本文抜粋:

○ ○ ○

ダクタク句集2021年(令和3年)11月 [ダクタク2021年11月]
11/30tue
秋野菜 画材として後 分けたまふ
(あきやさい がざいとしてのち わけたもう)
秋の暮 一幕ものの 場を数ふ
(あきのくれ いちまくものの ばをかぞふ)
※我が創作にかかる芝居、長かったなァと思っ
たが、アレッ・・・一幕だったか? 今から
考えると色んな幕があって良かった、そうす
るつもりだったのに。残念。まあ場数は多い
し、今も続いているね。
しかしぃ・・ちょっと待ってェな。ちょっと
書き換えるやさかい。エエェ、出来ひんて?
そ、そんな後生な・・・。
小春日の 人居ぬ園や 獏眠る
(こはるびの ひといぬえんや ばくねむる)
11/28sun
小春日や なに食うたとから 長電話
(こはるびや なにくうたとから ながでんわ)
※スマホで通話はスピーカーで。そして胸のポ
ケットに突っ込んだまま話をする。両手フリ
ーで。長引く友人とのスタイルがこれに落ち
着き、スマホって便利だなァと感心。大いに
笑われた。女の長電話を実体験中。
11/26fri
足腰の かすかに重く 石蕗の花
(あしこしの かすかにおもく つわのはな)
※金木犀の生垣の剪定をやった。2日がかり。
11/25thu
母くれし やなぎ行李よ 冬支度
(ははくれし やなぎごうりよ ふゆじたく)
友の笑み 蝶々とともに 冬茜
(とものえみ ちょうちょとともに ふゆあかね)
※後輩の蝶キチの撮った写真が来年のカレンダ
ーに採用されたと、それを贈ってくれた。立
派な全国版で、彼の渾身の写真12枚が各月
を飾っている。すごい出来だ。嬉しい。
11/23tue
マップ上 動線たどる 一葉忌
(まっぷじょう どうせんたどる いちようき)
※一葉人気は根強い。都心の3か所の旧居跡を
訪ねる人は引きも切らず、ネットの「一葉暮
らしの研究」もいまだに旺盛のよう。
・・・アソコへはここを通ったとか、品を仕
入れにアノ道を行った、この道は何歳の時誰
を訪ねに通ったとかである。都心散歩の多く
のファンに支持されているのではと思う。
11/22mon
デジタルや 愁思の顔も 修正し
(でじたるや しゅうしのかおも しゅうせいし)
※顔の整形、といっても画像上のことだが。思
う通りの方向に自分の画像を修正してくれる。
以前からこの手のソフトはあったが、空前の
進歩をしているというのだ。
空前も 過ぎたらてんで 他人の顔
最近、こういう小手先の開発ばかりだ。

○ ○ ○

記録データ:
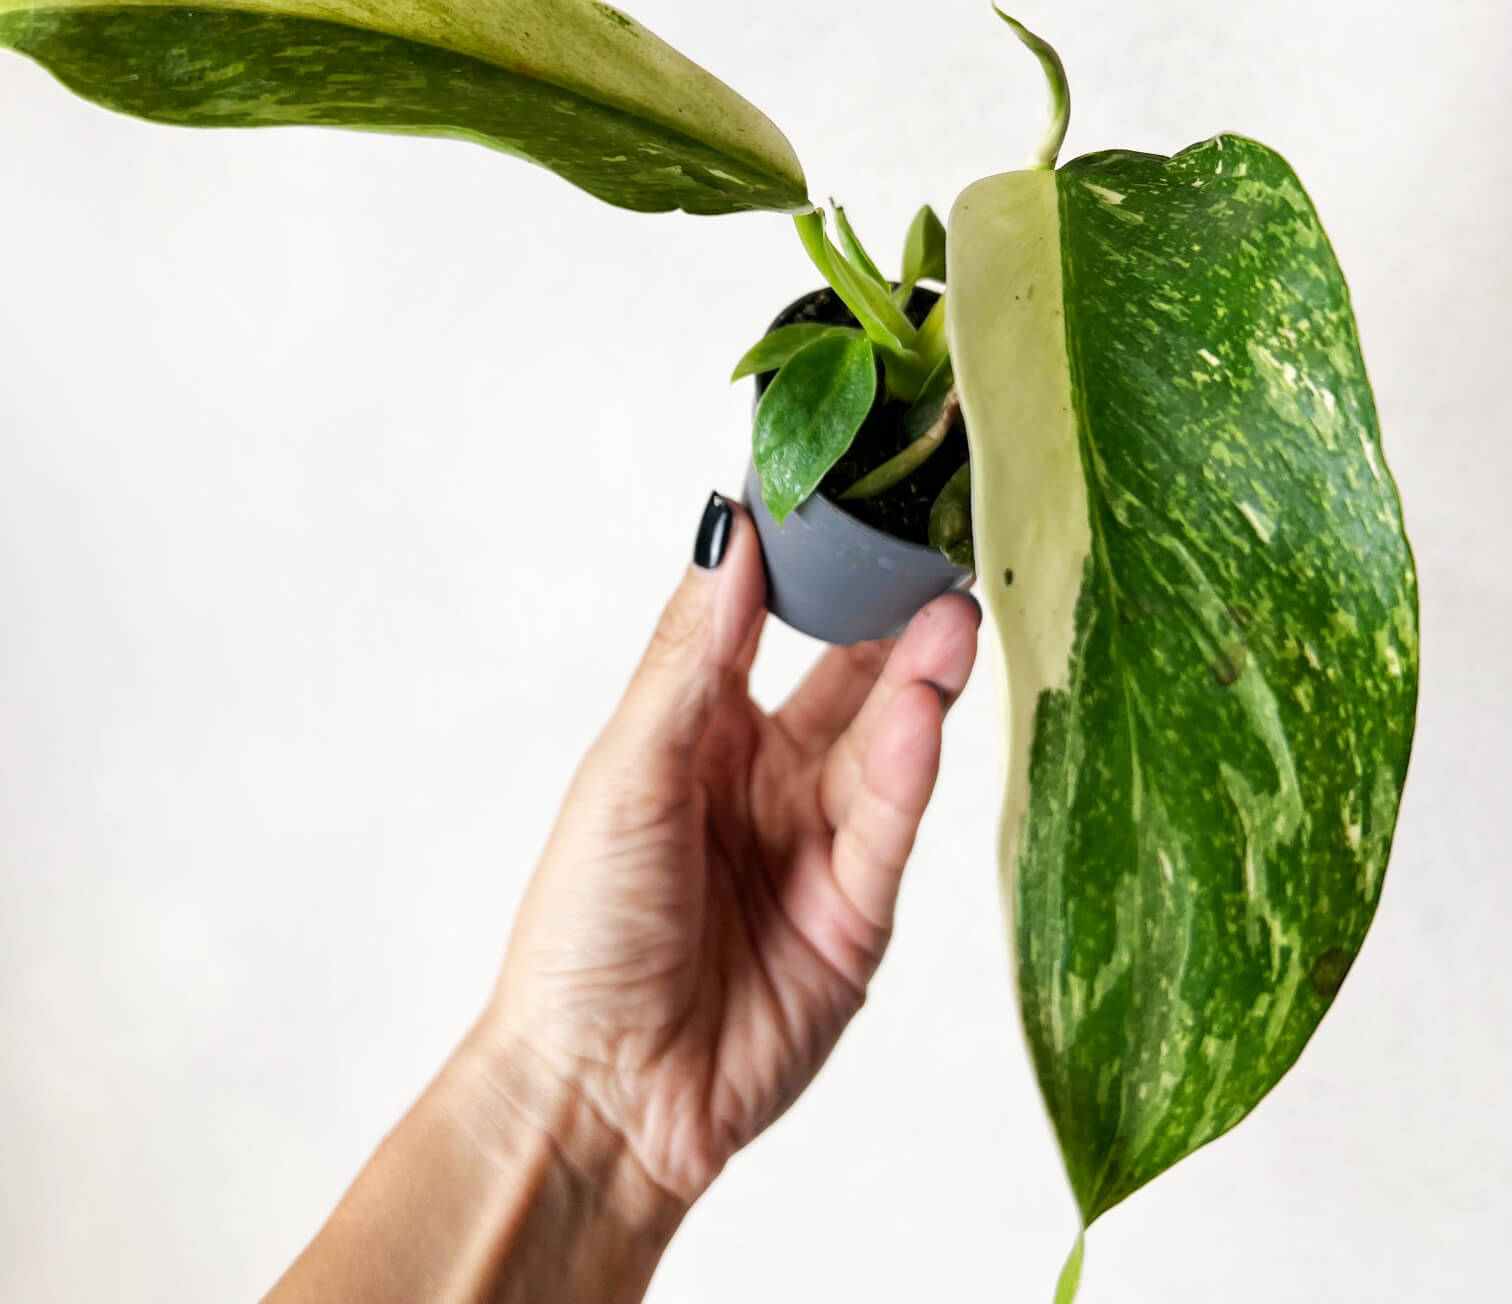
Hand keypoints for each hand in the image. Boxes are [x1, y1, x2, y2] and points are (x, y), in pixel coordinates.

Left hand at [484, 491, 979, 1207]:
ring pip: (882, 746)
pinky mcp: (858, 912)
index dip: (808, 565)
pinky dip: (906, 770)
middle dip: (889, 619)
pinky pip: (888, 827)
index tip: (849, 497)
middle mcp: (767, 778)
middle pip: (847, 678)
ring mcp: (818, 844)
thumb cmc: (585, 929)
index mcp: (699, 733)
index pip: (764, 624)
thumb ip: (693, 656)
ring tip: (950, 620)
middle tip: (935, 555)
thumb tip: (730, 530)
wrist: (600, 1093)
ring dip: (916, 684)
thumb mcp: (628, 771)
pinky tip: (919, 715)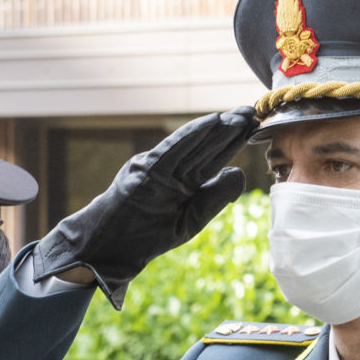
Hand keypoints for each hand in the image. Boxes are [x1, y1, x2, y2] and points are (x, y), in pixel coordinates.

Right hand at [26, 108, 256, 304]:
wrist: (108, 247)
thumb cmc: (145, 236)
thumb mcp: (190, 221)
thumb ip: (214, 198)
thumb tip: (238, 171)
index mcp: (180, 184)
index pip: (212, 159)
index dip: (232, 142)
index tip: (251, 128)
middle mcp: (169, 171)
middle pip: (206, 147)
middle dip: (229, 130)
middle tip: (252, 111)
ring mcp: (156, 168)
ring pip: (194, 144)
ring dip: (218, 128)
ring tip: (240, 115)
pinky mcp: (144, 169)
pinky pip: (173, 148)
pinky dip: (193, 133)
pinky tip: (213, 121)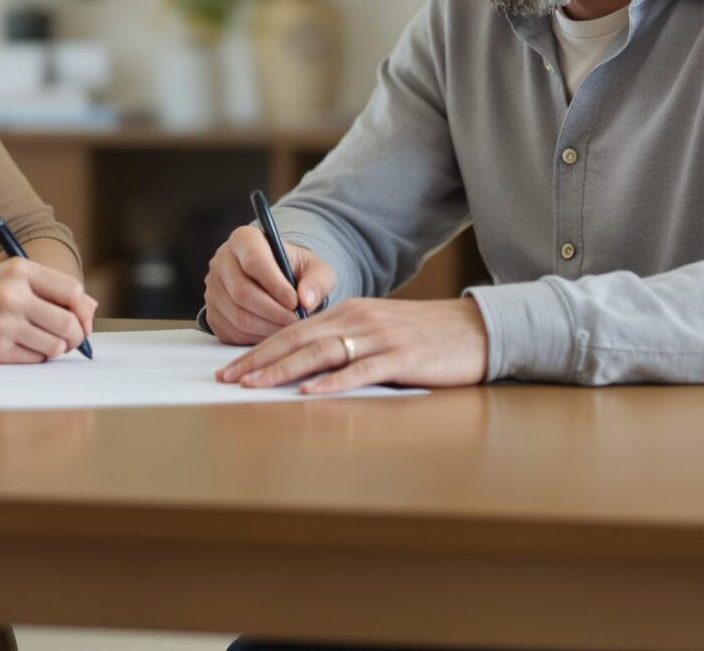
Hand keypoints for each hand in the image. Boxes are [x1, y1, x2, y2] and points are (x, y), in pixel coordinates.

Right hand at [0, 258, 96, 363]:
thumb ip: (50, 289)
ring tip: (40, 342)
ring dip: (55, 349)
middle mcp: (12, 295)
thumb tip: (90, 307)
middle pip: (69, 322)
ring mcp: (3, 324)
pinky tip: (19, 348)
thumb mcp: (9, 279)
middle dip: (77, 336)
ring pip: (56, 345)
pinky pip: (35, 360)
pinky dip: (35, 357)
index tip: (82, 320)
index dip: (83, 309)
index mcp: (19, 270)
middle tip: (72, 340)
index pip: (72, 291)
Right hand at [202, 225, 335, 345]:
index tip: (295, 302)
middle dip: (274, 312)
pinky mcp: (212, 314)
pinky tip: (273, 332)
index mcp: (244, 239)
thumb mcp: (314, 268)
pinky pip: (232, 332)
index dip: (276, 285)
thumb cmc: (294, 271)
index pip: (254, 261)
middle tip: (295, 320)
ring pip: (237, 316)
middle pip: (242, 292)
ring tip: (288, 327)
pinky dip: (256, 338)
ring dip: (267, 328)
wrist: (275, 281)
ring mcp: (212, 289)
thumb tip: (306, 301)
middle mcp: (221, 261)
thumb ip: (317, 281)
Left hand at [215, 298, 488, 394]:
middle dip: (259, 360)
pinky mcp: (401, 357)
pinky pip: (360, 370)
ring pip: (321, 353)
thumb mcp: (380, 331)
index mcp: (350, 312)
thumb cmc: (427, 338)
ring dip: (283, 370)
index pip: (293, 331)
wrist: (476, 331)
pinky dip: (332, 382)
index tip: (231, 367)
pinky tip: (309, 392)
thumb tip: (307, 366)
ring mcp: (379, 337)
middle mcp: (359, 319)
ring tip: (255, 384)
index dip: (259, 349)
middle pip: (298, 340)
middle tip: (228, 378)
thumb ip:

○ ○ ○

課題:
**A.** ダクタク句集の「小春日の 人居ぬ園や 獏眠る」から「(あしこしの かすかにおもく つわのはな)」までの部分を、「スマホ」を「携帯電話」に改めて書き直してください。
**B.** ダクタク句集について、次の問いに答えてください。
(i) 友人との長電話で、作者はスマホをどこに入れたまま話をしたか。
(ii) 金木犀の生垣の剪定には何日かかったか。
(iii) 後輩の撮った写真は、来年のカレンダーに何枚使われているか。
**C.** ダクタク句集を、最後の文のあとから書き継いでください。
記録は本文とは関係がありません。

課題の解答:
**A.**
小春日の 人居ぬ園や 獏眠る
(こはるびの ひといぬえんや ばくねむる)
11/28sun
小春日や なに食うたとから 長電話
(こはるびや なにくうたとから ながでんわ)
※携帯電話で通話はスピーカーで。そして胸のポ
ケットに突っ込んだまま話をする。両手フリ
ーで。長引く友人とのスタイルがこれに落ち
着き、携帯電話って便利だなァと感心。大いに
笑われた。女の長電話を実体験中。
11/26fri
足腰の かすかに重く 石蕗の花
(あしこしの かすかにおもく つわのはな)

**B.**
(i) 胸のポケット
(ii) 2日
(iii) 12枚

**C.**
11/21sun
起きるには まだたっぷりと 酉の市
(おきるには まだたっぷりと とりのいち)
大いなる がま口腰に 酉の市
(おおいなる がまぐちこしに とりのいち)
冷え込むや 帽子深めに お酉様
(ひえこむや ぼうしふかめに おとりさま)
※久しぶりに熊手の店、露店の行列。ただお参
りの客は寂しくて涙が出るほどの閑古鳥。威
勢のいい手拍子もそこかしこに少しだけ。が
ま口も空いたままか。今年は二の酉どまり。
11/20sat
秋の暮れ 種の袋の 字のうすし
(あきのくれ たねのふくろの じのうすし)
※秋植え用に大切に保存しておいた種子がなん
なのかわからない? 袋の上の鉛筆のメモが
薄れている。そんなの知るか!! 種を見て
もわからないのか?
11/19fri
秋の暮 パテシエ修行の 娘が嫁ぐ
(あきのくれ ぱてしえしゅぎょうの こがとつぐ)
※ケーキ店開業の夢は諦めて結婚するとか。小
さいころから知っている、甥の娘だ。まあそ
れもいいだろう、幸せを祈る。
11/18thu
七五三 子のつく名前 参り札
(しちごさん このつくなまえ まいりふだ)
病葉も 岩風呂に入る 旅の宿
(わくらばも いわぶろにいる たびのやど)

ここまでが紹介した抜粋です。